TASK STATEMENT: Return every one of the records below verbatim, line for line, with nothing added or changed.

DATA PROVIDED:
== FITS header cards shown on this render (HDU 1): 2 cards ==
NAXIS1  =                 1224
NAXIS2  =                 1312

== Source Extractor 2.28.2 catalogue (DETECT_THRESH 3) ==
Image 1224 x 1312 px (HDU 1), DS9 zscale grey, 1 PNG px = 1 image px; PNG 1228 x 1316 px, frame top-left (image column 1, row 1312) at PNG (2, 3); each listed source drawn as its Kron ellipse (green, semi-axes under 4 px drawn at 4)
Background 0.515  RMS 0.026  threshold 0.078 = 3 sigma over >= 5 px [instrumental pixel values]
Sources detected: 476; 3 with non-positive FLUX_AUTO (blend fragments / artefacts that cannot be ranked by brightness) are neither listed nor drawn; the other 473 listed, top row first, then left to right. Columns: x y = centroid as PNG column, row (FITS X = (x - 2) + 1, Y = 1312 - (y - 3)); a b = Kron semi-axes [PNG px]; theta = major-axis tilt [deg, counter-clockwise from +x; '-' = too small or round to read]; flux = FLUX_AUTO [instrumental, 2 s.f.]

SOLUTION TO THE EXERCISE:
== FITS header cards shown on this render (HDU 1): 2 cards ==
NAXIS1  =                 1224
NAXIS2  =                 1312

== Source Extractor 2.28.2 catalogue (DETECT_THRESH 3) ==
Image 1224 x 1312 px (HDU 1), DS9 zscale grey, 1 PNG px = 1 image px; PNG 1228 x 1316 px, frame top-left (image column 1, row 1312) at PNG (2, 3); each listed source drawn as its Kron ellipse (green, semi-axes under 4 px drawn at 4)
Background 0.515  RMS 0.026  threshold 0.078 = 3 sigma over >= 5 px [instrumental pixel values]
Sources detected: 476; 3 with non-positive FLUX_AUTO (blend fragments / artefacts that cannot be ranked by brightness) are neither listed nor drawn; the other 473 listed, top row first, then left to right. Columns: x y = centroid as PNG column, row (FITS X = (x - 2) + 1, Y = 1312 - (y - 3)); a b = Kron semi-axes [PNG px]; theta = major-axis tilt [deg, counter-clockwise from +x; '-' = too small or round to read]; flux = FLUX_AUTO [instrumental, 2 s.f.]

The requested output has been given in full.